What about hope?  Many of these fundamentalist voices accuse naturalistic spiritualities, and Avatar in particular, of failing to provide hope.  Instead, they say that their Jesus is the only route that offers hope.  But their own scripture provides, on average, little hope.  The synoptic gospels are quite clear that most people will go to Hell, and those few that are “saved” by this “loving” god, are doomed to know of (or even watch? see Lk 16) the fiery torture of many of their loved ones for trillions of years.  That’s hope?  Surely not!

So we see that naturalistic spiritualities do quite well when compared to literalistic Christianity, even when both worldviews are assumed to be equally likely to be true.  But are they equally likely to be true?  A growing number of people the world over are rejecting the literalistic Christian worldview as simply not plausible.  After the space programs disproved the existence of a literal firmament and the geological sciences disproved the idea of a literal subterranean Hell, many other of the beliefs of literalistic Christianity have been shown to be simply incompatible with mounting evidence from many different fields.  It’s no coincidence that many of those denying various scientific findings, such as evolution or medical treatments, are fundamentalist Christians.

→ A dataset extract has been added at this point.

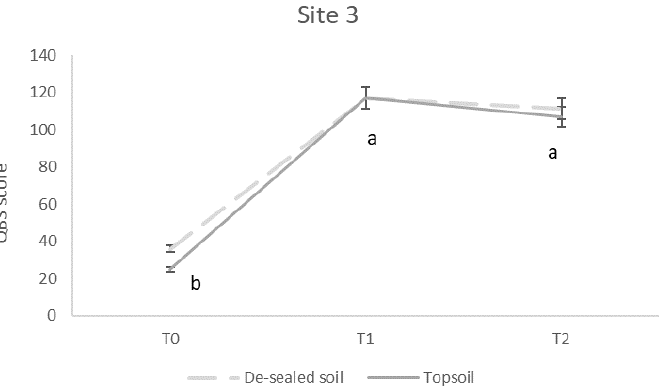
Figure 4. Total score for Soil Biological Quality index (QBS-ar) in de-sealed and topsoil plots for each site at three sampling points (T0, T1 and T2). Significant differences between de-sealed and topsoil (at least p < 0.05) within the same time are shown by asterisks (** < 0.01); small letters denote a comparison across time for de-sealed soil and topsoil.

So in addition to arguing for the worldview that actually gives less hope, and casts the human race into the clutches of a cosmic terrorist, these fundamentalist Christians make the mistake of assuming that any scenario, however unlikely, is on equal footing with naturalistic worldviews, which are based on evidence.  If we are going to compare the real world to fantasy scenarios, and then trumpet the fantasy scenarios as more pleasant, then why stop with the cosmic terrorist?  Why not simply pretend that when we die, we all go to the Big Rock Candy Mountain?  A rational person’s worldview is based on evidence, not on wishful (or worse, fearful) thinking.

It is our great fortune that the worldview that's supported by the evidence, the worldview of naturalism (including naturalistic versions of Christianity), contains incredible joy, powerful purpose, and deep meaning.  The real world is much richer than the limited, three story worldview of Hell, Earth, and Heaven, and a naturalistic God is much more vast than a petty, jealous, vindictive, cosmic terrorist.  The existence of death in the real world makes so much possible—the deep love of husbands and wives, the joy of children, and the wonderful cycles of nature.  By realizing that we are part of this world—not just observers of it—we see that we are all connected to each other and to the rest of our precious Earth, and that it is up to us to build a sustainable, just world for future generations.  People today as well as our Ancestors in the past have experienced the ecstasy of this realization—one that is available without the need to conjure up imaginary cosmic terrorists or devils, and one which provides real-world hope for the future.